What you will do
Print the text of every row below verbatim, leaving out the pictures.

Supplied records
________________

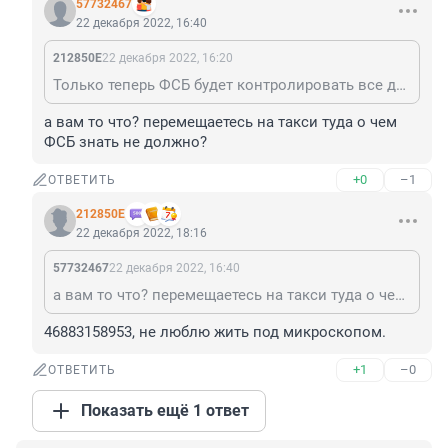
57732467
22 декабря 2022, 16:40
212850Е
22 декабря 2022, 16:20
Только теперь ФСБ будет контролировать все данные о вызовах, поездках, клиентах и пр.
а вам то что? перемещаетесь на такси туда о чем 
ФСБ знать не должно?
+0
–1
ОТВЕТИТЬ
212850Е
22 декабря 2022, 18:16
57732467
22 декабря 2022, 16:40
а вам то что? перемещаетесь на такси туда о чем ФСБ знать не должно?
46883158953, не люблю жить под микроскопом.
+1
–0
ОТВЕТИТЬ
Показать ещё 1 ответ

________________

Solution
57732467
22 декабря 2022, 16:40
212850Е
22 декабря 2022, 16:20
Только теперь ФСБ будет контролировать все данные о вызовах, поездках, клиентах и пр.
а вам то что? перемещаетесь на такси туда о чем 
ФСБ знать не должно?
+0
–1
ОТВЕТИТЬ
212850Е
22 декабря 2022, 18:16
57732467
22 декабря 2022, 16:40
а вам то что? перемещаетесь на такси туда о чем ФСБ знать не должно?
46883158953, не люблю жить под микроскопом.
+1
–0
ОТВЕТИТЬ
Показать ещё 1 ответ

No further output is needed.